Une économie vulnérable
Le rapport de Natixis précise que l’économie vénézuelienne est «très vulnérable malgré un cours du pétrole élevé». Les bénéfices de la compagnie pétrolière étatique, principale source de dollars, «sont sous pression». La baisse des exportations de pétrole (1,5 mb/j en 2013 contre 1,7 mb/j en 2012) compte tenu du vieillissement des infrastructures et du manque d’investissement, et la hausse de l’endettement de l’entreprise en sont les principales raisons.

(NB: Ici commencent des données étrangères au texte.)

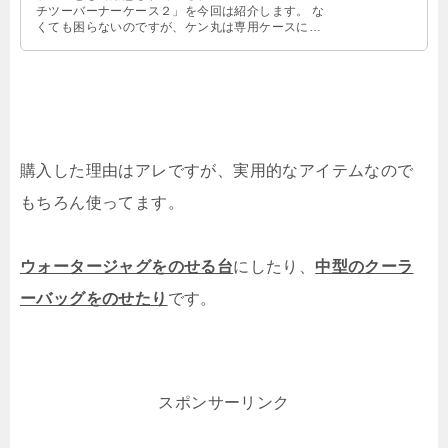
チツーバーナーケース２」を今回は紹介します。 な
くても困らないのですが、ケン丸は専用ケースに弱
い男なのです・・・ コールマン …
購入した理由はアレですが、実用的なアイテムなので
もちろん使ってます。
ウォータージャグをのせる台
にしたり、
中型のクーラ
ーバッグをのせたり
です。
スポンサーリンク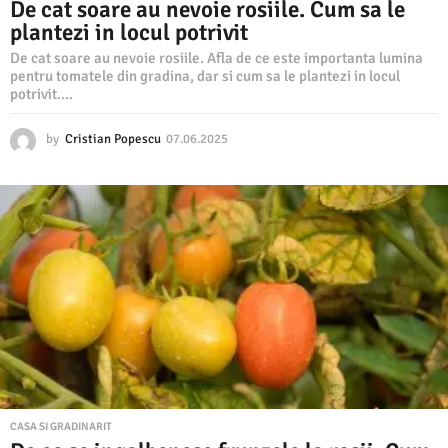
De cat soare au nevoie rosiile. Cum sa le
plantezi in locul potrivit
De cat soare au nevoie rosiile. Afla de ce este importanta lumina
pentru tomatele din gradina, dar si cum sa le plantezi in locul
potrivit....
by
Cristian Popescu
07.06.2025
0
7
.
0
6
.
2
0
2
5
CASA SI GRADINARIT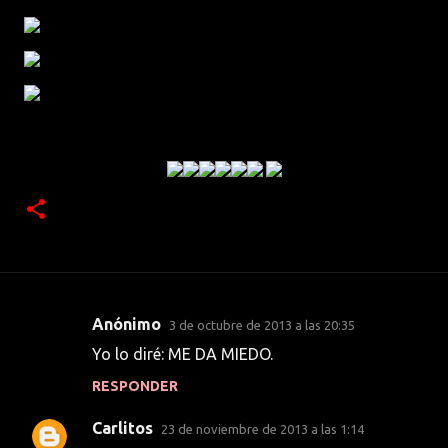
Anónimo
3 de octubre de 2013 a las 20:35
C
Yo lo diré: ME DA MIEDO.
o
RESPONDER
m
e
Carlitos
23 de noviembre de 2013 a las 1:14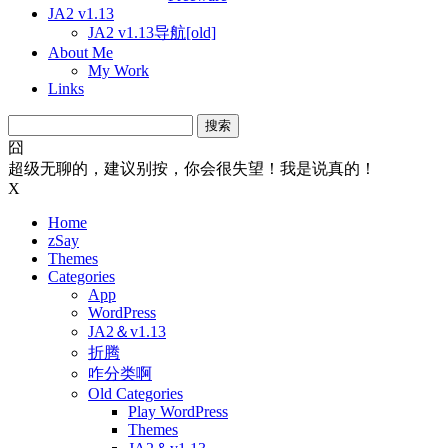
JA2 v1.13
JA2 v1.13导航[old]
About Me
My Work
Links
搜
索：
囧
超级无聊的，建议别按，你会很失望！我是说真的！
X
Home
zSay
Themes
Categories
App
WordPress
JA2＆v1.13
折腾
咋分类啊
Old Categories
Play WordPress
Themes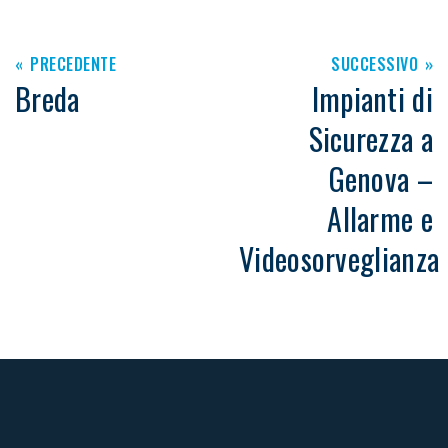
PRECEDENTE
SUCCESSIVO
Breda
Impianti di
Sicurezza a
Genova –
Allarme e
Videosorveglianza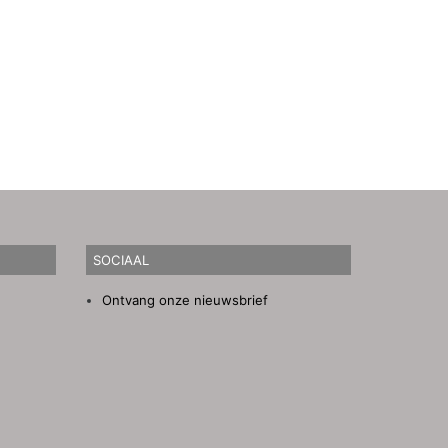
SOCIAAL
Ontvang onze nieuwsbrief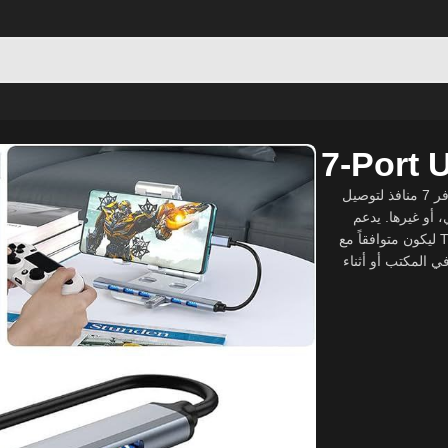
7-Port 
موزّع USB متعدد المنافذ يتيح لك توسيع عدد منافذ جهازك بسهولة، حيث يوفر 7 منافذ لتوصيل
 أو غيرها. يدعم
USB 3.0 لنقل بيانات بسرعة عالية، ومتوفر بخيارات اتصال USB أو Type-C ليكون متوافقاً مع
ي المكتب أو أثناء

La compagnie pétrolière d’Etat subventionne largement le prix de l’essence (le plus bas du monde), les exportations vers certains voisins et doit payer une large partie de ses dettes vis-à-vis de la Chine avec un baril en dessous du prix du marché, explique encore le rapport. C’est la raison pour laquelle l’équipe de recherche pense que «le gouvernement vénézuélien devrait être amené à choisir entre la subvention de l’économie et le remboursement de ses créances».
Pour sa part, Jacques Sapir, économiste et directeur d’études à l’EHESS estime que le premier enjeu, de court terme, est de stabiliser le taux des changes : «Il faut que le gouvernement unifie le taux ‘‘officiel’’ et le taux de la ‘‘rue’’, et qu’il mette ce taux sous le contrôle de la Banque centrale, qui agira alors par des systèmes de dépôts obligatoires et de taux d’intérêt. Mais sur le fond, il faut à la fois pousser à une réindustrialisation du pays et au développement de productions locales, et mettre en place un système social plus juste, fondé sur la redistribution et non la simple distribution.»
6 ans plus tard, le constat est là. Tout le "progrès" amené par les années Chavez s'est complètement évaporé, victime du syndrome Hollandais. Même les journaux les plus à gauche sont critiques. Peut-être que les inégalités restent modérées. Mais l'ensemble de la population a vu son niveau de vie chuter, sans perspective à court terme de pouvoir remonter.
Pourtant, la chute qui semblait inéluctable reste lente. Maduro continue à être soutenu. Est-ce l'espoir de retrouver la période des années Chavez, qui bien qu'économiquement bancale était très positive sur le niveau de vie de la population?